Hallo, zuerst einmal Danke, für deine ANTWORT! Ich dachte schon, hier gibt es nur Idioten, die ihre dumme Meinung kund tun möchten... Es handelt sich um die JVA in REMSCHEID! Der Abteilungsleiter dort ,ist wohl ein ganz " spezieller " Mensch! Willkür ist dort wohl an der Tagesordnung! Das haben mir einige Häftlinge erzählt...Du hast geschrieben; es besteht immer eine " Chance " auf OV! Aber da muß es doch irgentwelche Gesetze ( Richtlienien ) geben, um nicht der Willkür der JVA-Mirtarbeiter ausgesetzt zu sein?!? Ich habe mit dem Arbeitgeber meins Freundes geredet, und der ist bereit ihn weiterhin zu beschäftigen,egal ob in Haft oder nicht!

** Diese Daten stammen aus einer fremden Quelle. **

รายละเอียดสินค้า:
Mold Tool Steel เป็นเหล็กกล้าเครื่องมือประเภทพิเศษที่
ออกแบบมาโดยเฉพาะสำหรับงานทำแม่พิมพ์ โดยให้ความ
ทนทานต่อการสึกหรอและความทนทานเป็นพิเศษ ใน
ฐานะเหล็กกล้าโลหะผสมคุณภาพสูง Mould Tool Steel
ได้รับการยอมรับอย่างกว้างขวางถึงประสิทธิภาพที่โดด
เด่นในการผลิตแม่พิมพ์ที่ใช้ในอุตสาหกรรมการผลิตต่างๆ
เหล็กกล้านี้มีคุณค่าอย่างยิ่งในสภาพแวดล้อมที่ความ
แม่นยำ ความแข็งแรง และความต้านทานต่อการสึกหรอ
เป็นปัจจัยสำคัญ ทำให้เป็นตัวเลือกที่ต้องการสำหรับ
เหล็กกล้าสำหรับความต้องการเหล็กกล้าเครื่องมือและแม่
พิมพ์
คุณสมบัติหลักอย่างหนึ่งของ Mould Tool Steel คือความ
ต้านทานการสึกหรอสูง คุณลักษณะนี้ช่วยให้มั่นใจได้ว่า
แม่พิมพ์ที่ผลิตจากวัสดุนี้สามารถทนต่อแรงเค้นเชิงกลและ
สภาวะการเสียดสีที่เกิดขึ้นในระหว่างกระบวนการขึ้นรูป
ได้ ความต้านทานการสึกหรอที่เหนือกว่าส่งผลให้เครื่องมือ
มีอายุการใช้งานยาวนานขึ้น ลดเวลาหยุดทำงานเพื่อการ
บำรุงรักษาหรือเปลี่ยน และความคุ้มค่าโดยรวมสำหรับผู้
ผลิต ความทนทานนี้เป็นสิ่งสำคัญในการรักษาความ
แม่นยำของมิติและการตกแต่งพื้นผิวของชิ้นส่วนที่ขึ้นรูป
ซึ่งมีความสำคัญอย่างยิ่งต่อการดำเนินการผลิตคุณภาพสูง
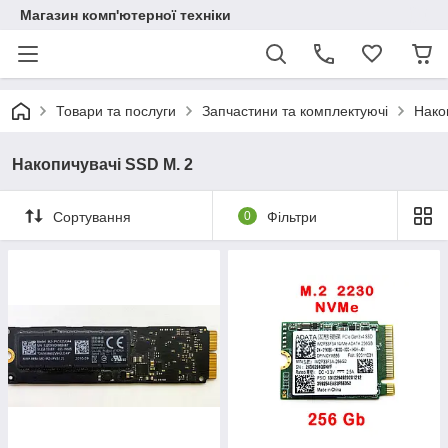
Магазин комп'ютерної техніки
Товари та послуги
Запчастини та комплектуючі
Нако
Накопичувачі SSD M. 2
Сортування
0
Фільтри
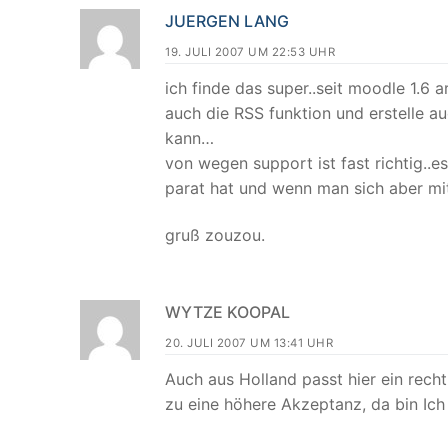
JUERGEN LANG
19. JULI 2007 UM 22:53 UHR
ich finde das super..seit moodle 1.6 
auch die RSS funktion und erstelle au
kann…
von wegen support ist fast richtig..e
parat hat und wenn man sich aber mit
gruß zouzou.
WYTZE KOOPAL
20. JULI 2007 UM 13:41 UHR
Auch aus Holland passt hier ein rech
zu eine höhere Akzeptanz, da bin Ich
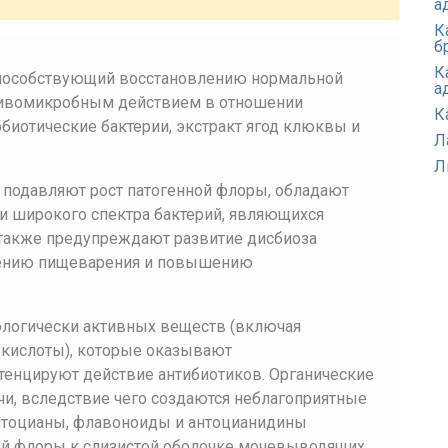
а
К
б
К
способствующий восстановлению нормальной
а
тивомикробным действием в отношении
К
биотические бактерии, экстракт ягод клюквы и
Л
Л
 подавляют рост патогенной флоры, обладают
 широкого спектра бактерий, являющихся
 также предупреждают развитие дисбиоза
шению пищеварения и повышению
ологически активных веществ (включая
 кислоты), которые оказывают
тенцируют действие антибиотиков. Органические
и, вследствие чего создаются неблагоприятные
нтоцианы, флавоноиды и антоцианидины
ой флоры к слизистой оболочке мочевыводящих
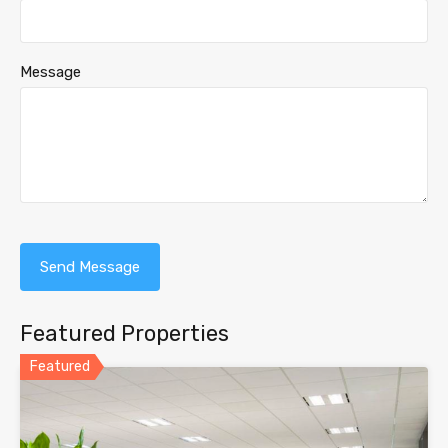
Message
Featured Properties
Featured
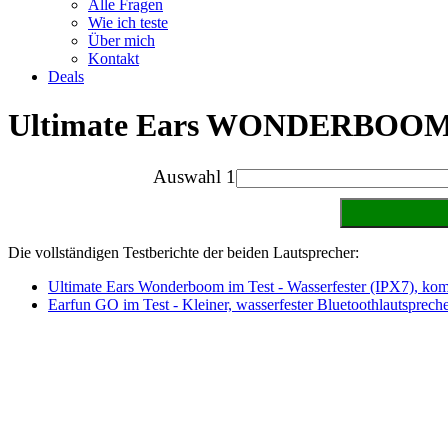
Alle Fragen
Wie ich teste
Über mich
Kontakt
Deals
Ultimate Ears WONDERBOOM
Auswahl 1
Die vollständigen Testberichte der beiden Lautsprecher:
Ultimate Ears Wonderboom im Test - Wasserfester (IPX7), kom
Earfun GO im Test - Kleiner, wasserfester Bluetoothlautsprech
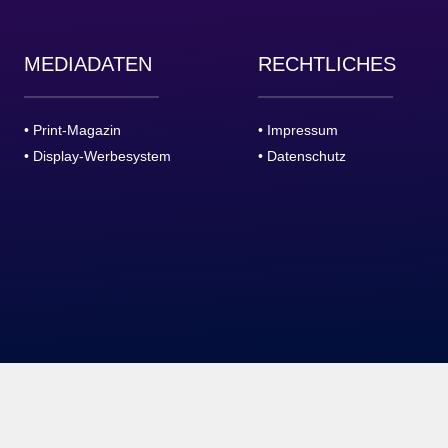
MEDIADATEN
RECHTLICHES
• Print-Magazin
• Impressum
• Display-Werbesystem
• Datenschutz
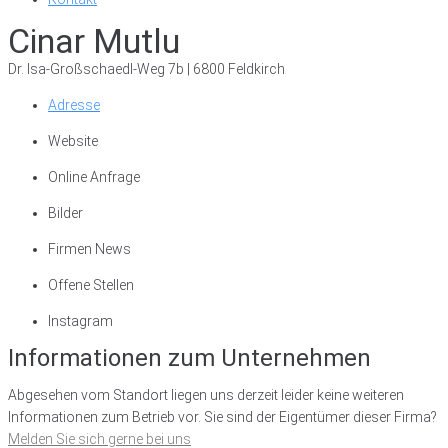
Cinar Mutlu
Dr. Isa-Großschaedl-Weg 7b | 6800 Feldkirch
Adresse
Website
Online Anfrage
Bilder
Firmen News
Offene Stellen
Instagram
Informationen zum Unternehmen
Abgesehen vom Standort liegen uns derzeit leider keine weiteren
Informationen zum Betrieb vor. Sie sind der Eigentümer dieser Firma?
Melden Sie sich gerne bei uns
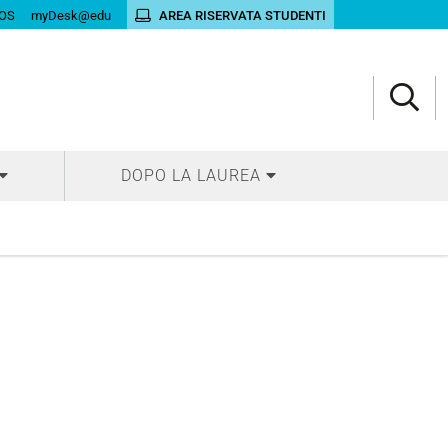
OS
myDesk@edu
AREA RISERVATA STUDENTI
DOPO LA LAUREA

Übrigens, sollte BTM für Betäubungsmittel stehen, mit so etwas hat mein Freund Gott sei Dank nichts zu tun! Seit Freitag ist er in Wuppertal im Offenen Vollzug. Was denkst du, wie stehen seine " Chancen " das die ihn von dort aus in den Offenen Vollzug verlegen? Evtl. in eine andere JVA, also nicht wieder zurück nach Remscheid? Falls die seinen Antrag ablehnen, gibt es irgent eine Möglichkeit " Erfolgreich dagegen anzugehen? MfG marrocc

@marrocc

Im offenen Vollzug Wuppertal? Soviel ich weiß gibt es da keinen OV. Wohin er kommt legt der Vollstreckungsplan in NRW fest. Zufälligerweise kenne ich mich mit Remscheid ein wenig aus. Wie ich schon schrieb ist es normal das der Häftling zuerst auf die Zugangsstation kommt. Bei meinem Mann dauerte das über 4 Monate. Auch er hatte eine Empfehlung des Richters für den OV. Der Anstaltsleiter entschied aber - aufgrund der Vorstrafen - anders. Trotzallem ist mein Mann aber nach 4 Monaten verlegt worden und hatte direkt die kommende Woche darauf zweckgebundene Ausgänge für die Arbeitssuche. Kurze Zeit später war er Freigänger - d.h. er ging eine Arbeit außerhalb der Anstalt nach bei einem externen Arbeitgeber. Wie ich schon schrieb soll dein Freund sich an seinen Sozialarbeiter wenden und du besorgst ihm ein Schreiben vom Arbeitgeber das er dort weiter arbeiten kann. An und für sich ist der OV in Remscheid aber okay.

@Talfee

Sorry, ich meinte natürlich im geschlossenen Vollzug in Wuppertal! Wo war denn dein Freund, bevor er nach 4 Monaten in den offenen Vollzug gekommen ist?